Veterinary medical record keeping is unfortunately one of those dreaded risk management topics. Guild Insurance understands that it isn’t the most interesting of topics for vets to spend time thinking and talking about. However, it’s incredibly important, and Guild’s claims management experience suggests vets would benefit from learning more about good record keeping.
Records and insurance claims
Records can impact insurance claims in two ways:
- Poor records can contribute to a poor or unexpected outcome following treatment, leading to the client complaining and possibly seeking some form of compensation. For example, if an animal’s weight is accidentally recorded incorrectly, this could lead to medication errors.
- Inaccurate or incomplete records may make a complaint, and therefore an insurance claim, difficult to defend due to the lack of evidence of what took place and why.
Poor clinical outcomes and dealing with complaints can be very challenging and confronting. Therefore, understanding how to improve the standard of records really should be a focus.
Why keep detailed records?
1. Continuity of care
It’s not uncommon for vets to think they’ll remember the details of their consultations. However, at Guild we see cases where key information hasn’t been remembered, and this has led to a poor outcome. It’s therefore imperative to have this information recorded to ensure certainty as to how and why you’ve treated an animal in the past.
It’s also important to be sure you refer to the information within the record. Animals can suffer harm when key information is overlooked or forgotten about and they’re therefore not treated accordingly.
2. Regulatory requirement
All State and Territory Veterinary Boards within Australia have a guideline or policy about obligations and requirements regarding record keeping.
It’s the responsibility of every vet to make themselves aware of, and comply with, the various codes, guidelines and policies relevant to them. Not knowing is not an excuse for not complying.
3. Defence of a complaint
If there’s an allegation of wrong doing, the records are going to be incredibly important. Those records provide evidence of what took place and why. Without this, the vet will be relying on their memory as a defence. Information recorded at the time of the consultation is going to hold greater weight as a reliable defence than a vet’s memory months after an event. As the saying goes ‘Good records = good defence, poor records = poor defence and no records = no defence’.
What to record?
A question many ask when it comes to record keeping is, ‘How much detail do I need to record?’ Vets should refer to their relevant Veterinary Board’s information to better understand the detail required in a record.

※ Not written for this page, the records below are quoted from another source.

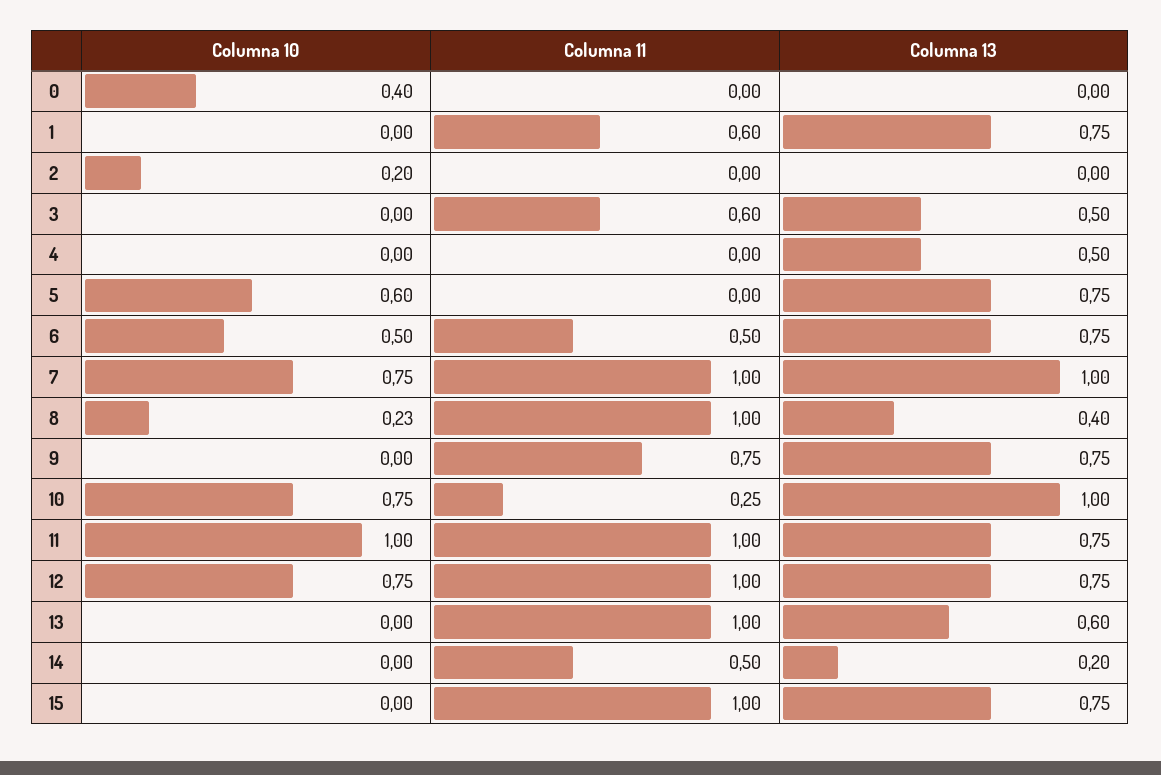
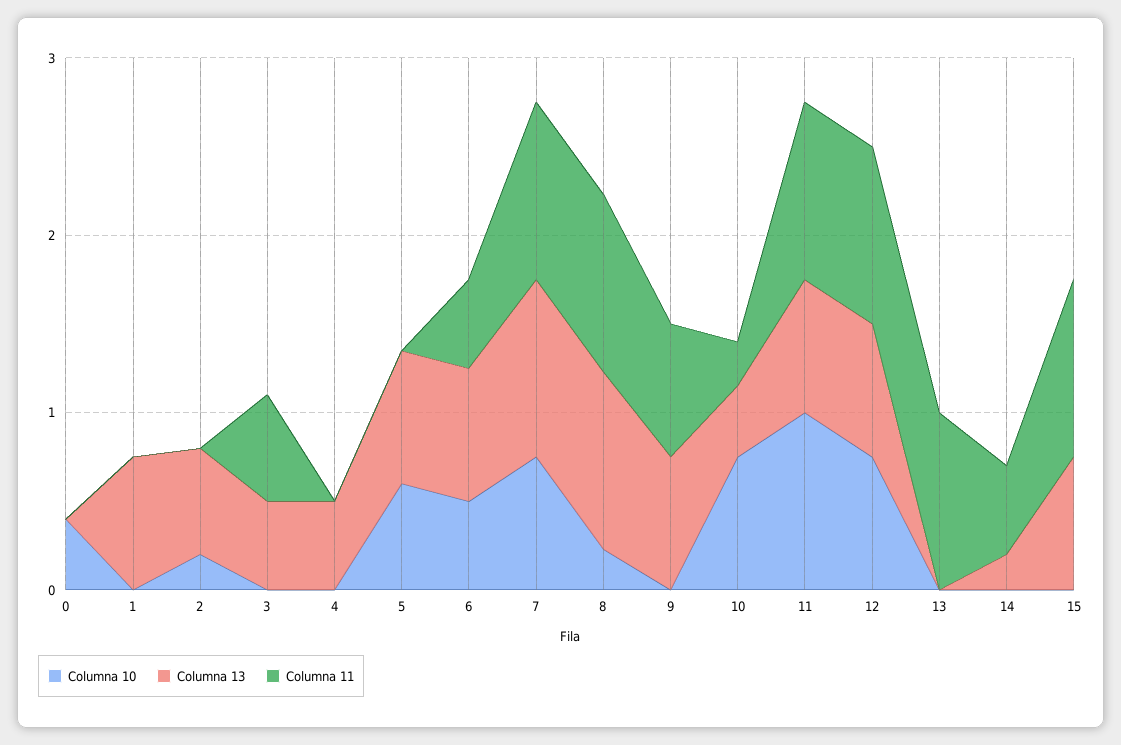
  {
    "Columna 10": {
      "0": 0.4,
      "1": 0,
      "2": 0.2,
      "3": 0,
      "4": 0,
      "5": 0.6,
      "6": 0.5,
      "7": 0.75,
      "8": 0.23,
      "9": 0,
      "10": 0.75,
      "11": 1,
      "12": 0.75,
      "13": 0,
      "14": 0,
      "15": 0
    },
    "Columna 11": {
      "0": 0,
-     "1": 0.6,
+     "1": 0,
      "2": 0,
      "3": 0.6,
      "4": 0,
      "5": 0,
      "6": 0.5,
      "7": 1,
      "8": 1,
      "9": 0.75,
      "10": 0.25,
      "11": 1,
      "12": 1,
      "13": 1,
      "14": 0.5,
      "15": 1
    },
    "Columna 13": {
      "0": 0,
      "1": 0.75,
-     "2": 0,
+     "2": 0.6,
      "3": 0.5,
      "4": 0.5,
      "5": 0.75,
      "6": 0.75,
      "7": 1,
-     "8": 0.4,
+     "8": 1,
      "9": 0.75,
-     "10": 1,
+     "10": 0.4,
      "11": 0.75,
      "12": 0.75,
-     "13": 0.6,
+     "13": 0,
      "14": 0.2,
      "15": 0.75
    }
  }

Exactly what to include can vary according to the specifics of the animal’s condition and treatment. However, generally records should include, but aren’t limited to:
- client identification
- treatment date
- animal(s) identification
- history
- examination details
- diagnosis
- treatment options offered and given, prescribed, or supplied
- informed consent
- response to treatment
- other records/reports such as imaging reports, laboratory reports or specialist/referral reports
- information provided to the client including post treatment instructions
In some cases, it’s worth noting what didn’t occur as well as what did. For example, if a client has refused to consent to what would be considered the most ideal or obvious treatment option, the record should reflect that it was discussed and declined. If it’s simply left out of the record, it would appear that it wasn’t discussed as an option.

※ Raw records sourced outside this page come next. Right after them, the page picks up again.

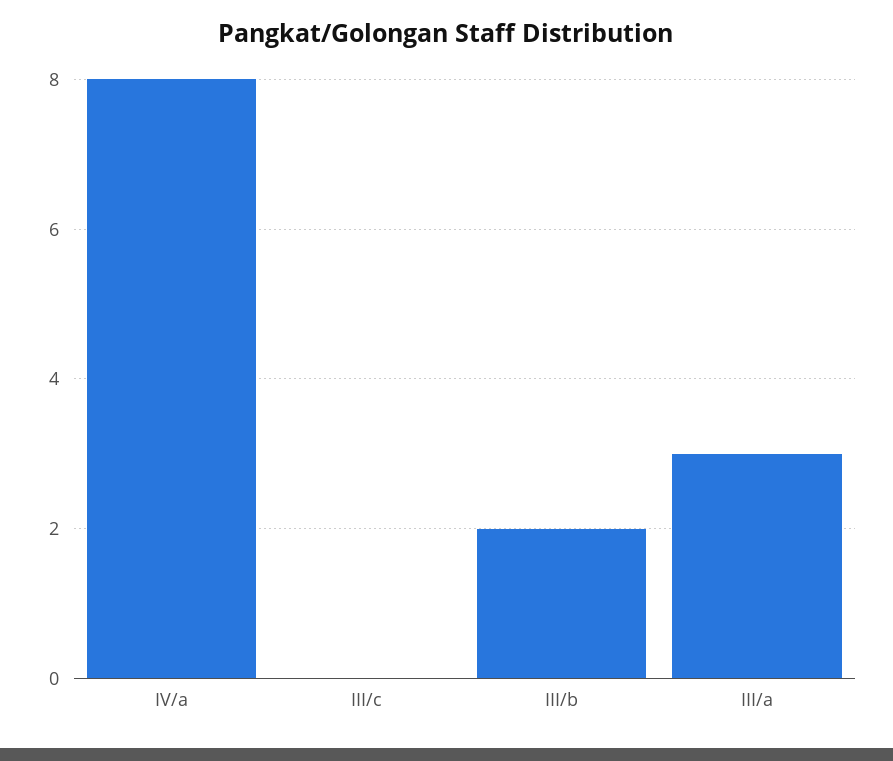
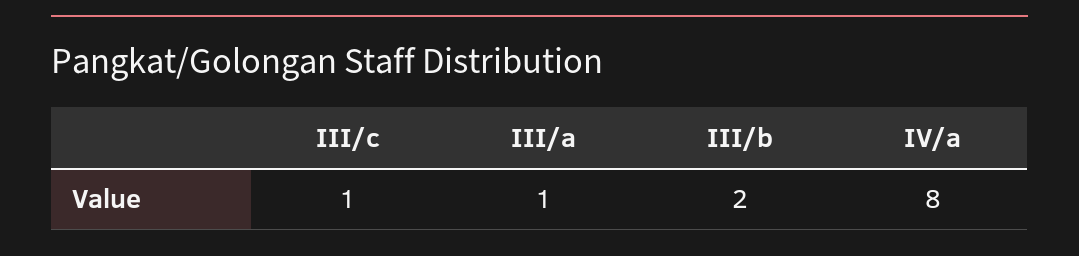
  {
    "IV/a": 8,
-   "III/c": 0,
+   "III/c": 1,
    "III/b": 2,
-   "III/a": 3
+   "III/a": 1
  }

When vets are unsure if they’ve included enough detail, they should ask themselves whether or not another vet could read the record and understand the full picture of what took place and why. If the full story isn’t there, there isn’t enough detail.
Professional and objective
Records need to always be professional and objective. Negative comments about the client can be included, however this must be professional and only when relevant to the treatment being provided. This may occur in situations where the client isn’t complying with instructions and this is detrimental to the health of their animal. However, it’s important to remember that records can be accessed and read by a number of people, including the client and your regulator, so always be mindful of the language used. The language should match the professional language used when speaking to the client during a consultation.
Changes and corrections
If it’s noticed that errors have been made in a record, changes can be made to correct this. However, information should never be deleted. The original information must remain with a note explaining the correction and when the correction was made. Also, if additional information needs to be added to a completed consultation note, it should be done so it’s clear this is additional information, with the date it was added.
Artificial intelligence
As with many other parts of our lives, the use of artificial intelligence (AI) is creeping into record keeping practices. While there are numerous potential benefits of using AI, there are also risks that vets need to understand and manage. The first step requires thoroughly researching any AI tools they intend to use and being sure of how they work, particularly in relation to the storage and use of information inputted into them.
The task of creating appropriate records can’t be left to AI; vets must review any AI-generated information to be sure it’s detailed and accurate. And when doing this, they must keep in mind that AI isn’t perfect; it will at times leave out important information and even make things up. It’s also important to be sure clients are aware of the use of AI. When client data is being inputted into an AI tool, or if consultations and discussions are being recorded, informed consent is a must.